十字剣での攻撃の方が攻撃力は勝るが、アルはなぜかブラッククリスタルの剣を取った。
(なぜだろう、こんなこと今までなかった。不思議な感覚だ……。剣が、呼んでいる、気がする)
アルはそのよく分からないが、その感覚に従い、剣を構えた。
先ほどとも何か違う。剣を持つと、いつになく、しっくりくる、という気がした。
カルファがサーベルを振り上げ、今度はイーシェアを攻撃するー、イーシェアの羽衣が再び舞い、カルファの体と頭に巻き付く。
カルファは邪魔はそれを剥がそうとするが、今度は、そう簡単にはそれは剥がれず、羽衣が静かに発光する。
するとカルファの動きが少し鈍った。
(今だ!)
アルは、最も適しているタイミングで踏み込み、飛び上がると鋭い一撃をカルファに浴びせた。

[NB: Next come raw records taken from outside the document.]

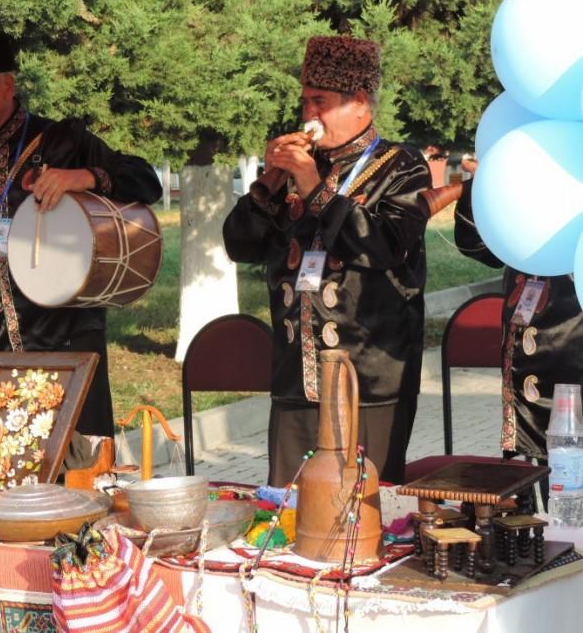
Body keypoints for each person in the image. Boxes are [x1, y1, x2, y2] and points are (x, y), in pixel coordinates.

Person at [0, 33, 161, 438]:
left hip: (67, 339)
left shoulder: (63, 142)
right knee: (5, 473)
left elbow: (146, 181)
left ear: (9, 85)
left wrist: (84, 176)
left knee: (77, 472)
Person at [223, 36, 432, 485]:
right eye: (304, 103)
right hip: (296, 377)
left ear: (359, 102)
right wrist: (269, 183)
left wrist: (315, 187)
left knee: (361, 515)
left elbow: (383, 245)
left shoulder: (402, 165)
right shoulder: (297, 169)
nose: (308, 115)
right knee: (290, 512)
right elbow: (239, 245)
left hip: (371, 380)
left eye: (320, 102)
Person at [454, 175, 583, 472]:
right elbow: (479, 245)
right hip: (539, 356)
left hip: (572, 335)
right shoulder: (523, 178)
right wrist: (484, 184)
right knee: (554, 478)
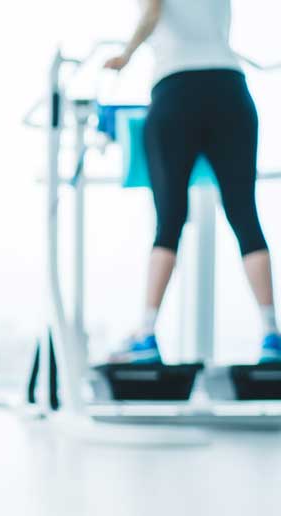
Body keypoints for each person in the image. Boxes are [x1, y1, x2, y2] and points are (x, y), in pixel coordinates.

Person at [104, 0, 279, 364]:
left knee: (168, 221)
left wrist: (126, 56)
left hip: (177, 90)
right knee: (244, 214)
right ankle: (270, 334)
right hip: (230, 88)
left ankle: (147, 334)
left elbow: (151, 13)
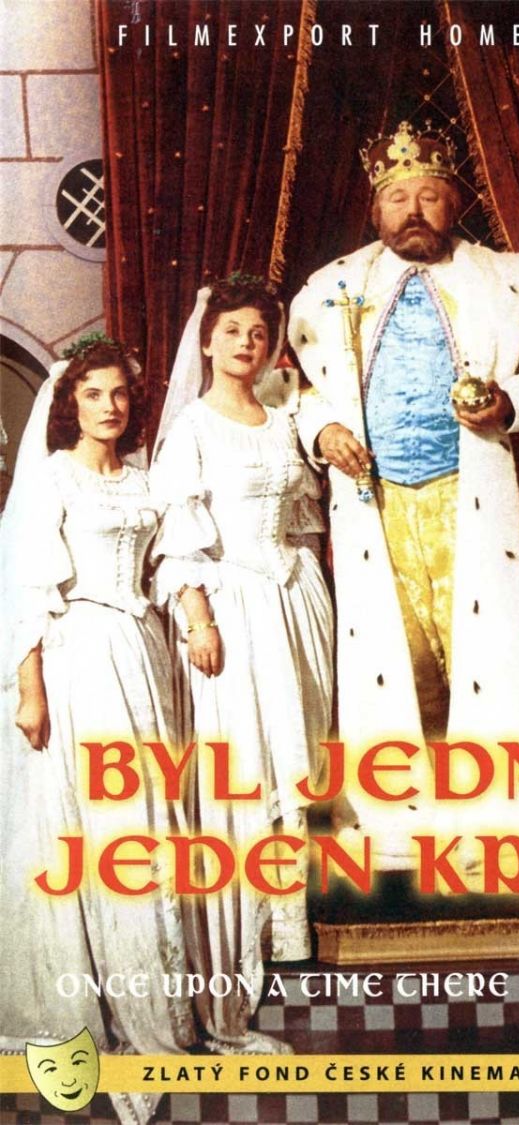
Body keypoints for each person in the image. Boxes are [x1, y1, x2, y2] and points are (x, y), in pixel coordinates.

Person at [288, 119, 519, 868]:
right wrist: (323, 429)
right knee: (399, 657)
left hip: (472, 494)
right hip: (375, 502)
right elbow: (293, 389)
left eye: (429, 195)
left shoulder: (502, 280)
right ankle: (403, 820)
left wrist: (510, 403)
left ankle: (495, 812)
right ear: (375, 208)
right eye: (397, 197)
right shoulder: (330, 290)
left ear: (456, 201)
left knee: (482, 650)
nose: (413, 210)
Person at [0, 336, 195, 1122]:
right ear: (69, 404)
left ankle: (147, 1007)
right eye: (93, 394)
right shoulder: (52, 479)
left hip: (140, 653)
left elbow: (172, 566)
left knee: (140, 821)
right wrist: (31, 690)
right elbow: (24, 588)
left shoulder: (144, 482)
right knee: (85, 824)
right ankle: (83, 1014)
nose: (109, 407)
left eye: (119, 393)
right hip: (77, 655)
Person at [151, 275, 333, 1052]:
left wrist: (309, 589)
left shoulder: (284, 418)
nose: (246, 344)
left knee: (298, 758)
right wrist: (199, 619)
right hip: (230, 609)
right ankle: (250, 937)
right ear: (207, 339)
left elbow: (303, 517)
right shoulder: (193, 428)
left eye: (258, 333)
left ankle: (296, 929)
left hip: (294, 601)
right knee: (248, 761)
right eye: (232, 331)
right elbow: (178, 535)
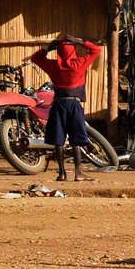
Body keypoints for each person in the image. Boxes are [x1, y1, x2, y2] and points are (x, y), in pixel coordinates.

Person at [29, 33, 103, 184]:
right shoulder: (79, 63)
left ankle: (62, 173)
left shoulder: (54, 65)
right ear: (73, 50)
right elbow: (96, 50)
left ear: (59, 51)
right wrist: (81, 41)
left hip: (58, 104)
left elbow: (35, 58)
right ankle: (78, 173)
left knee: (59, 140)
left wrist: (48, 48)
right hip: (74, 104)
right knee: (76, 139)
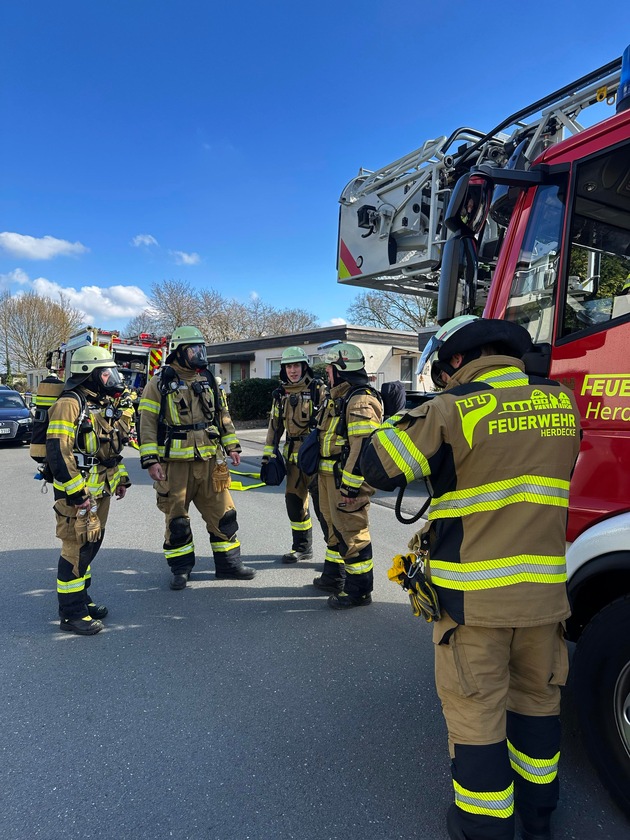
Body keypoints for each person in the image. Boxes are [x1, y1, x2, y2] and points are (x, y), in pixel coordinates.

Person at [360, 315, 581, 840]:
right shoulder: (562, 402)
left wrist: (403, 413)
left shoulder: (451, 410)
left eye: (443, 367)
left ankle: (484, 827)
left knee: (477, 714)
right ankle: (539, 816)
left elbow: (376, 464)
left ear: (458, 358)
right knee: (538, 704)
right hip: (546, 600)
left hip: (474, 604)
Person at [138, 326, 255, 589]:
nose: (199, 354)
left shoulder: (209, 380)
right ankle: (181, 569)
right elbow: (146, 424)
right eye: (194, 349)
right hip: (175, 467)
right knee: (177, 520)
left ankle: (228, 565)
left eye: (201, 349)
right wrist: (151, 460)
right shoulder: (158, 384)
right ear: (179, 353)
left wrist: (232, 446)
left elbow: (222, 416)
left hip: (211, 460)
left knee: (224, 515)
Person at [47, 345, 132, 636]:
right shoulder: (69, 403)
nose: (112, 378)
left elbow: (108, 449)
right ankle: (70, 614)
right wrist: (77, 493)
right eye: (106, 372)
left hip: (100, 490)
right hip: (79, 496)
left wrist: (120, 477)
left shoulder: (97, 403)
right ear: (89, 373)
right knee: (74, 549)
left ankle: (82, 600)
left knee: (90, 544)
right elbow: (58, 450)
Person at [311, 342, 383, 609]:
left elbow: (362, 447)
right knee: (335, 530)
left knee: (353, 533)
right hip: (331, 477)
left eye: (330, 368)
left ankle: (360, 591)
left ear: (340, 370)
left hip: (346, 481)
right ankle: (335, 578)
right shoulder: (338, 395)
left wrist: (351, 488)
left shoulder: (361, 399)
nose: (327, 373)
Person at [262, 346, 327, 563]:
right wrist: (268, 454)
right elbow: (274, 427)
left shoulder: (318, 389)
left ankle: (335, 557)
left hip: (316, 460)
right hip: (292, 460)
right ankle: (302, 548)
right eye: (288, 366)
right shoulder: (280, 394)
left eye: (296, 365)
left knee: (323, 509)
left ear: (304, 366)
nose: (293, 370)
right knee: (294, 505)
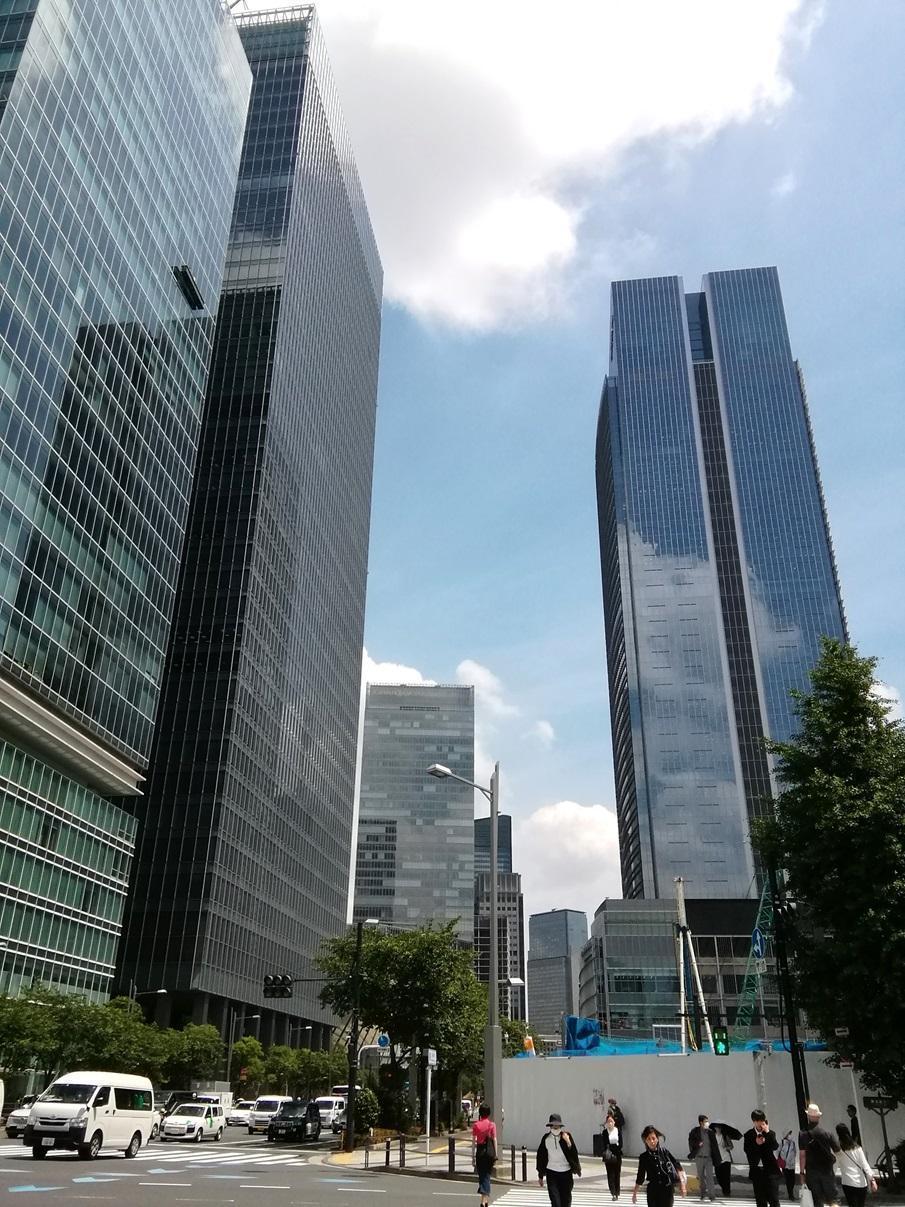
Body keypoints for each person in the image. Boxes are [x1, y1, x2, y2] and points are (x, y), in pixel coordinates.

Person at [633, 1124, 687, 1207]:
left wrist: (682, 1185)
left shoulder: (665, 1152)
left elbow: (677, 1166)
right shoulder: (644, 1157)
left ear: (657, 1139)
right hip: (653, 1191)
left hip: (667, 1190)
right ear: (645, 1141)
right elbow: (640, 1176)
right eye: (648, 1139)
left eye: (653, 1138)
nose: (652, 1141)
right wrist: (635, 1193)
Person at [798, 1103, 840, 1207]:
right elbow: (837, 1150)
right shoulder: (827, 1133)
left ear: (808, 1116)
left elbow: (802, 1155)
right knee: (833, 1199)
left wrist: (802, 1172)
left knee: (816, 1200)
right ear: (819, 1117)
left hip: (811, 1172)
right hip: (827, 1170)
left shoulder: (802, 1134)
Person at [537, 1113, 582, 1207]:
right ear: (550, 1126)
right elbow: (541, 1157)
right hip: (551, 1173)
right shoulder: (546, 1139)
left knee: (566, 1201)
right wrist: (541, 1175)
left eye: (558, 1126)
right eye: (553, 1126)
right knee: (555, 1202)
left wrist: (568, 1142)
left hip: (566, 1173)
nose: (556, 1128)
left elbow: (574, 1154)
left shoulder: (566, 1136)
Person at [744, 1110, 782, 1207]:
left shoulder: (770, 1133)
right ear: (754, 1121)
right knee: (760, 1201)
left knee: (774, 1199)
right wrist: (756, 1144)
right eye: (758, 1121)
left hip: (771, 1171)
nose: (761, 1123)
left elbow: (775, 1146)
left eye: (763, 1120)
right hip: (757, 1172)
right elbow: (747, 1150)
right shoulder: (748, 1135)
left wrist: (768, 1133)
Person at [834, 1123, 876, 1207]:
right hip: (861, 1183)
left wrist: (830, 1178)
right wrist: (872, 1180)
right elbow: (865, 1165)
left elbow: (834, 1166)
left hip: (847, 1182)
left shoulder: (839, 1151)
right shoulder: (858, 1148)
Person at [688, 1114, 720, 1201]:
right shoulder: (695, 1131)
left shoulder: (710, 1132)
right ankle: (703, 1194)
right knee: (701, 1177)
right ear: (701, 1122)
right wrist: (698, 1144)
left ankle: (712, 1196)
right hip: (699, 1157)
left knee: (710, 1177)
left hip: (708, 1158)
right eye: (705, 1121)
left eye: (707, 1121)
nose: (707, 1123)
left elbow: (715, 1145)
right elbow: (691, 1142)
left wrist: (717, 1157)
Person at [472, 1102, 497, 1207]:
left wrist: (472, 1156)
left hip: (480, 1152)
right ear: (489, 1113)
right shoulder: (492, 1125)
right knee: (486, 1176)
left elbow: (474, 1141)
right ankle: (484, 1201)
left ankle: (484, 1201)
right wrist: (495, 1154)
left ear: (480, 1113)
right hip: (489, 1152)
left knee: (482, 1176)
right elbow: (494, 1139)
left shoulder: (476, 1125)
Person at [601, 1109, 624, 1200]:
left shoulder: (618, 1131)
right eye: (608, 1121)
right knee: (610, 1174)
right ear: (606, 1123)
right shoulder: (604, 1132)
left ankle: (617, 1192)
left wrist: (613, 1146)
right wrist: (613, 1145)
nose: (610, 1123)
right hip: (609, 1155)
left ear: (614, 1122)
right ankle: (613, 1193)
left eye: (611, 1121)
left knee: (617, 1174)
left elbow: (621, 1144)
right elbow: (604, 1144)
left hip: (617, 1155)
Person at [712, 1125, 735, 1197]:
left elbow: (731, 1146)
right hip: (717, 1159)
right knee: (718, 1175)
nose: (718, 1129)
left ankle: (727, 1192)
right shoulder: (712, 1137)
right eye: (717, 1127)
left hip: (726, 1158)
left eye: (719, 1128)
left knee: (726, 1177)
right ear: (715, 1128)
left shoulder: (725, 1136)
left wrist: (726, 1147)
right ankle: (724, 1188)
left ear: (721, 1129)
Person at [779, 1129, 798, 1200]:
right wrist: (781, 1161)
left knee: (792, 1180)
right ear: (785, 1135)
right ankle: (791, 1194)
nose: (790, 1135)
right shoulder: (782, 1143)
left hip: (792, 1165)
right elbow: (777, 1152)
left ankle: (791, 1193)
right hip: (785, 1165)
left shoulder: (793, 1143)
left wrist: (792, 1160)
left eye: (790, 1134)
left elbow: (795, 1152)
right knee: (788, 1180)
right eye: (789, 1134)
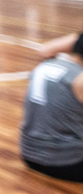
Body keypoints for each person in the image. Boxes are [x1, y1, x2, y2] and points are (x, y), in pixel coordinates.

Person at [21, 33, 83, 182]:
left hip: (29, 156)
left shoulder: (45, 65)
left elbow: (47, 49)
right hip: (67, 164)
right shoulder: (79, 79)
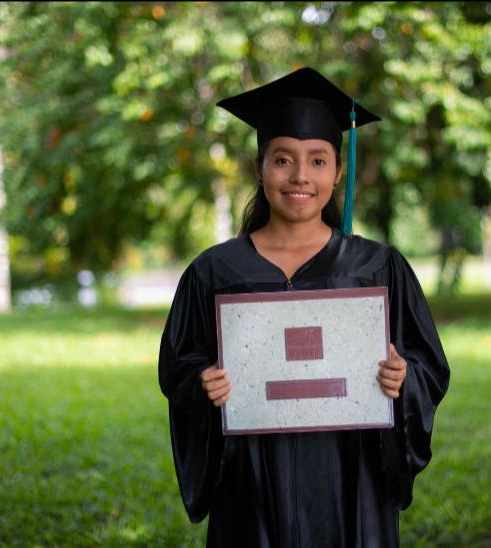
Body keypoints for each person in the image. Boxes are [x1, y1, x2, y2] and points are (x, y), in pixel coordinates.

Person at [159, 67, 450, 547]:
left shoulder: (379, 266)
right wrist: (200, 383)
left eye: (318, 161)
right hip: (251, 478)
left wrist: (405, 377)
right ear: (259, 167)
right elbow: (177, 368)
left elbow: (429, 367)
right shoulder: (214, 272)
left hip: (350, 475)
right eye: (283, 160)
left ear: (338, 172)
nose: (300, 177)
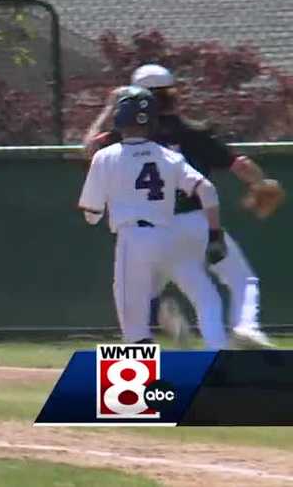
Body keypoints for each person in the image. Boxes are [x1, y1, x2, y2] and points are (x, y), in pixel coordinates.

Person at [82, 64, 278, 348]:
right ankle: (243, 328)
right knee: (237, 281)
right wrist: (261, 182)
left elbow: (89, 148)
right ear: (172, 95)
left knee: (149, 296)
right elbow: (239, 165)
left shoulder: (122, 138)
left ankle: (161, 333)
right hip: (197, 220)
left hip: (148, 229)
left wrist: (109, 106)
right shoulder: (190, 133)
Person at [79, 87, 227, 349]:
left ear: (120, 119)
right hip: (168, 236)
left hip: (133, 239)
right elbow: (207, 190)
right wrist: (215, 235)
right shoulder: (170, 157)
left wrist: (99, 213)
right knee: (201, 294)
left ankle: (141, 386)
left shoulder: (106, 156)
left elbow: (91, 212)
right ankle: (197, 343)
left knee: (132, 320)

剣でカルファの肩から腰まで切りつけたアルは、そのまま、着地をする。
剣は吸い込まれるように、すっと、軽くカルファの体を切り、カルファの硬い体の奥深くまで傷を付けた。
アルは、その一撃で、致命傷を与えた、と確信をした。
傍で見ていたイーシェアも、アルの一太刀に、驚きの中にいた。
いくらカルファの力を吸い取ったとは言え、それは一部の力に過ぎない。変身を遂げたカルファの硬い体が、それほど簡単に切られるなど、イーシェアにとっても予想外の出来事だった。
「馬鹿、な……」
アルの一刀を受けたカルファ当人も、驚いているようで、彼は掠れた声を漏らす。
カルファは多くの血を流し、立っていられず、どすん、とその場に崩れ落ちた。
「まさか、私が、人間などにやられるとは……。しかし、あなた方の努力など、全て、無駄です……」
カルファは荒い息の下から、今にも消えそうな声で、言った。その姿は、既に元の肌の色に戻っていた。
「無駄とは、どういうことだ?」
アルは倒れたカルファを見下ろして訊ねる。
「すぐに、分かりますよ……」
カルファはにっと笑い、次の瞬間、絶命した。
アルは、カルファが言い残したことが気になったが、それよりも、今は城がどうなったのか心配だ。
「倒れた者たちを馬に運ぶ。すぐに城へ戻ろう、イーシェア」
イーシェアは、アルの言葉にええ、と頷いた。
しかし、胸の中にはびこる不安は、アルと同じく、拭えなかった。